PyPI workbook run (Track D)

From inside your Track D workbook folder (created by pystatsv1 workbook init --track d --dest ...), run:

pystatsv1 workbook run |trackd_run|

Outputs are written under outputs/track_d/ by default. If you’re unsure what a file is for, start with Track D Outputs Guide.

To see the full chapter-by-chapter run map (D00–D23), see Track D chapter index (PyPI).

Optional: write to a custom output folder:

pystatsv1 workbook run |trackd_run| --outdir outputs/track_d_custom

Interpretation prompts (quick self-check):

What is the accounting or business measurement goal in this chapter?
Which invariant/check would catch a “numbers look fine but are wrong” mistake here?

This chapter is about not fooling yourself (or your stakeholders) when you see two lines move together.

Accountants are trained to explain variances.
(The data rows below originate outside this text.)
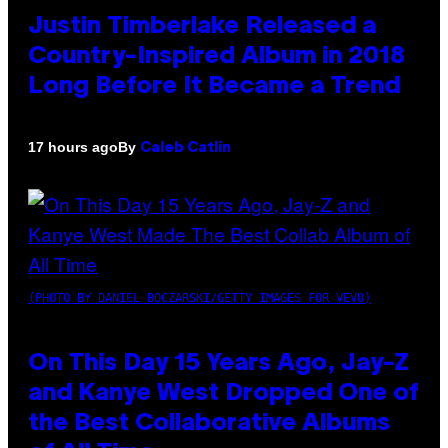
Justin Timberlake Released a
Country-Inspired Album in 2018
Long Before It Became a Trend
By
17 hours ago
Caleb Catlin
(PHOTO BY DANIEL BOCZARSKI/GETTY IMAGES FOR VEVO)
On This Day 15 Years Ago, Jay-Z
and Kanye West Dropped One of
the Best Collaborative Albums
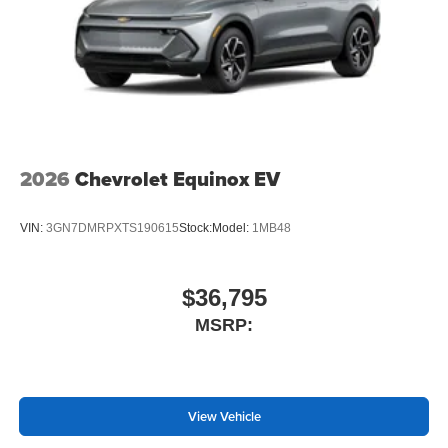
2026
Chevrolet Equinox EV
VIN:
3GN7DMRPXTS190615
Stock:
Model:
1MB48
$36,795
MSRP:
View Vehicle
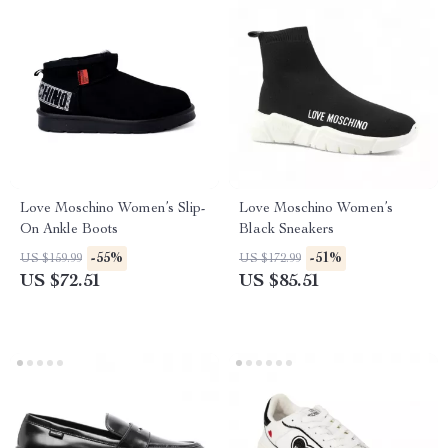
Love Moschino Women’s Slip-
Love Moschino Women’s
On Ankle Boots
Black Sneakers
-55%
-51%
US $159.99
US $172.99
US $72.51
US $85.51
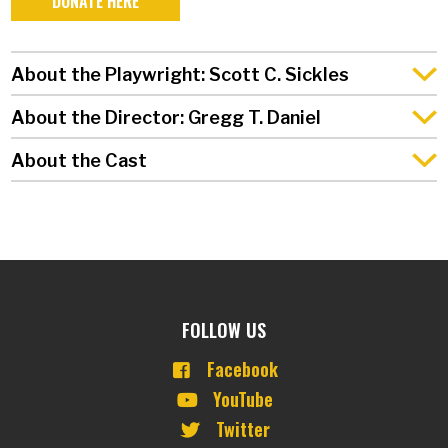
DONATE HERE
About the Playwright: Scott C. Sickles
About the Director: Gregg T. Daniel
About the Cast
FOLLOW US
Facebook
YouTube
Twitter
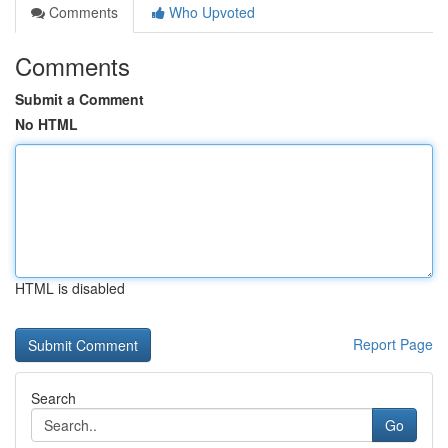
Comments
Who Upvoted
Comments
Submit a Comment
No HTML
HTML is disabled
Report Page
Search
Go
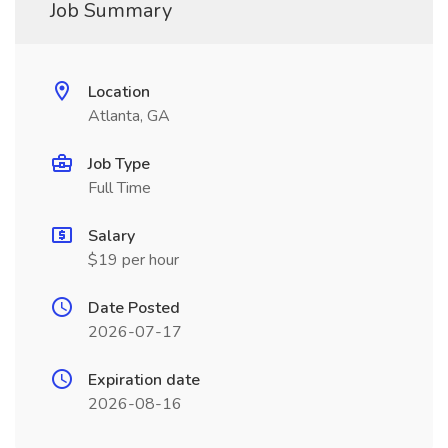
Job Summary
Location
Atlanta, GA
Job Type
Full Time
Salary
$19 per hour
Date Posted
2026-07-17
Expiration date
2026-08-16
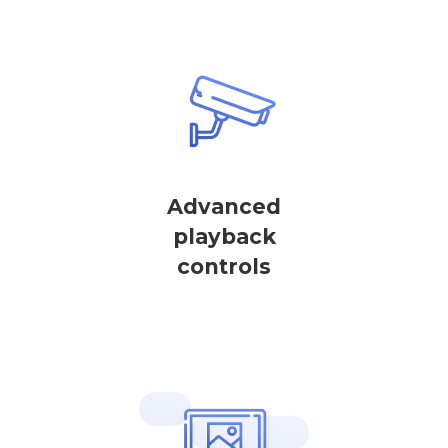
Advanced
playback
controls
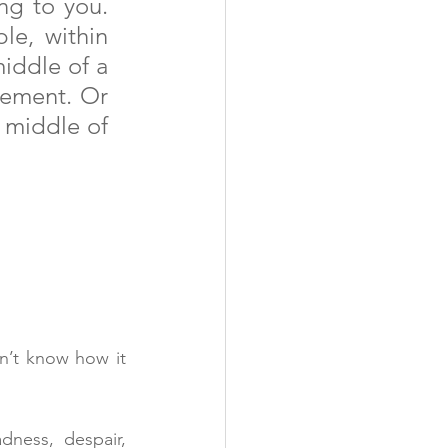
ng to you. 
e, within 
iddle of a 
vement. Or 
 middle of 
n’t know how it 
ness, despair, 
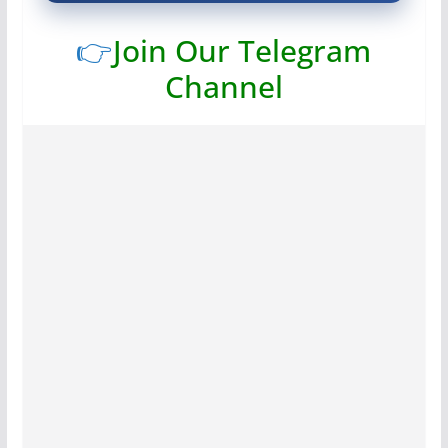
👉
Join Our Telegram
Channel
The trap is when a tidy story turns into a causal claim: “X increased, so X caused Y.” Often, a third factor (seasonality, activity level, headcount) moves both.
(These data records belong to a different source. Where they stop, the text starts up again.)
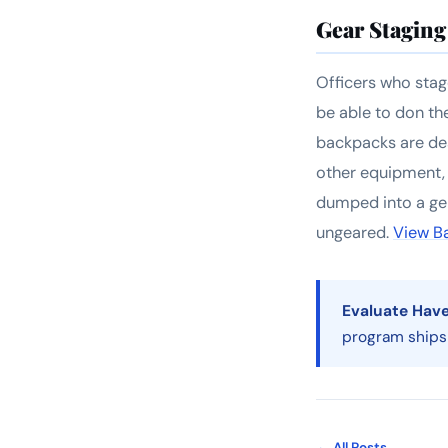
Gear Staging 
Officers who stage
be able to don th
backpacks are des
other equipment,
dumped into a gen
ungeared.
View B
Evaluate Haven
program ships
← All Posts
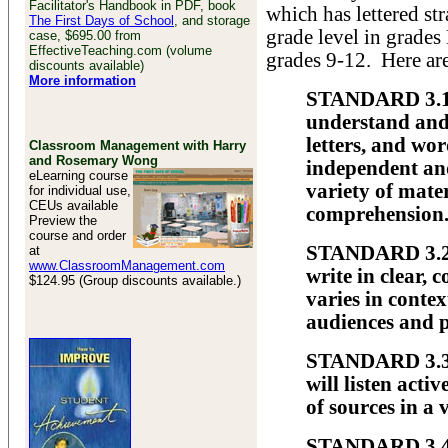
Facilitator's Handbook in PDF, book
which has lettered st
The First Days of School
, and storage
grade level in grades
case, $695.00 from
EffectiveTeaching.com (volume
grades 9-12. Here are
discounts available)
More information
STANDARD 3.1 
understand and
letters, and wo
Classroom Management with Harry
and Rosemary Wong
independent and
eLearning course
variety of mate
for individual use,
CEUs available
comprehension
Preview the
course and order
STANDARD 3.2 
at
www.ClassroomManagement.com
write in clear, 
$124.95 (Group discounts available.)
varies in contex
audiences and 
STANDARD 3.3 
will listen acti
of sources in a 
STANDARD 3.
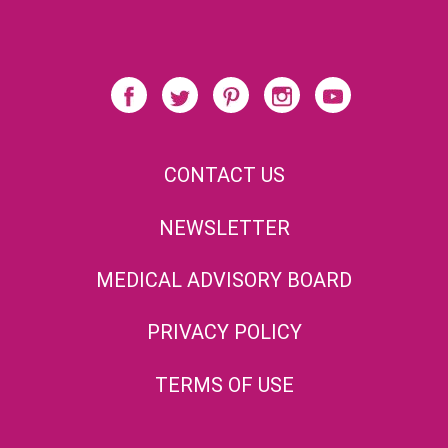
CONTACT US
NEWSLETTER
MEDICAL ADVISORY BOARD
PRIVACY POLICY
TERMS OF USE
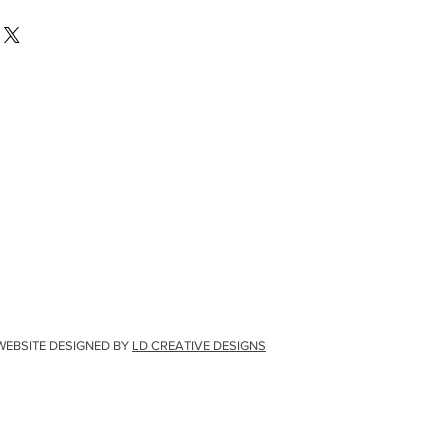
WEBSITE DESIGNED BY
LD CREATIVE DESIGNS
What you’ll build in this chapter

Using the North Shore Outfitters (NSO) running case, you’ll produce a small “correlation audit” pack:

A naïve correlation (two variables move together).
A controlled comparison (same correlation after “controlling for” a third variable).
A short executive memo explaining what you can and cannot claim.

Key terms (accounting ↔ data)

Correlation (r): A number from -1 to +1 that measures linear co-movement. It is not proof of cause.
Causation: A claim that changing X would change Y (a “do” statement). Requires design, not vibes.
Confounder / third variable: A variable Z that influences both X and Y, creating a misleading relationship.
Control variable: The variable(s) you hold constant (or adjust for) to isolate a relationship of interest.
Partial correlation (controlled correlation): Correlation between X and Y after removing the linear effect of Z from both.

Running case inputs

The script reads NSO v1 synthetic outputs (created earlier in Track D), especially:

gl_journal.csv — transaction-level general ledger entries.
statements_is_monthly.csv — income statement summaries (used for sanity checks).

Outputs

When you run the Chapter 13 script, it writes:

ch13_controlled_comparisons_design.json — pre-committed variables + controls.
ch13_correlation_summary.json — correlations, partial correlations, and notes.
ch13_correlation_memo.md — a CFO-style memo (what we know / don’t know).
figures/ + ch13_figures_manifest.csv — plots and a manifest for docs/RTD.

How to run

From the repo root:

make business-ch13

Or directly:

python -m scripts.business_ch13_correlation_causation_controlled_comparisons \
  --datadir data/synthetic/nso_v1 \
  --outdir outputs/track_d \
  --seed 123

How to interpret the results (what “good” looks like)

Naïve correlation is a prompt, not an answer. It tells you “look here,” not “this caused that.”
Controlled comparisons shrink bad stories. If Revenue correlates with Payroll Taxes, the real driver may be Payroll Expense. Partial correlation helps you say: “The Revenue–PayrollTax link mostly disappears once we control for Payroll.”
Write the correct sentence. Bad: “Revenue causes payroll taxes.” Better: “Revenue and payroll taxes move together, but payroll explains most of that relationship. A causal claim would require a designed change (e.g., staffing policy) and a comparison group.”

End-of-chapter problems

Confounding variable Find two NSO metrics that move together and propose a plausible third variable that drives both. Write the “wrong” story and then correct it.
Narrative correction Rewrite an overconfident causal statement into a defensible statement that acknowledges confounding.
Controlled comparison Pick a control variable and recompute the relationship (partial correlation). Explain why the control is reasonable in accounting terms.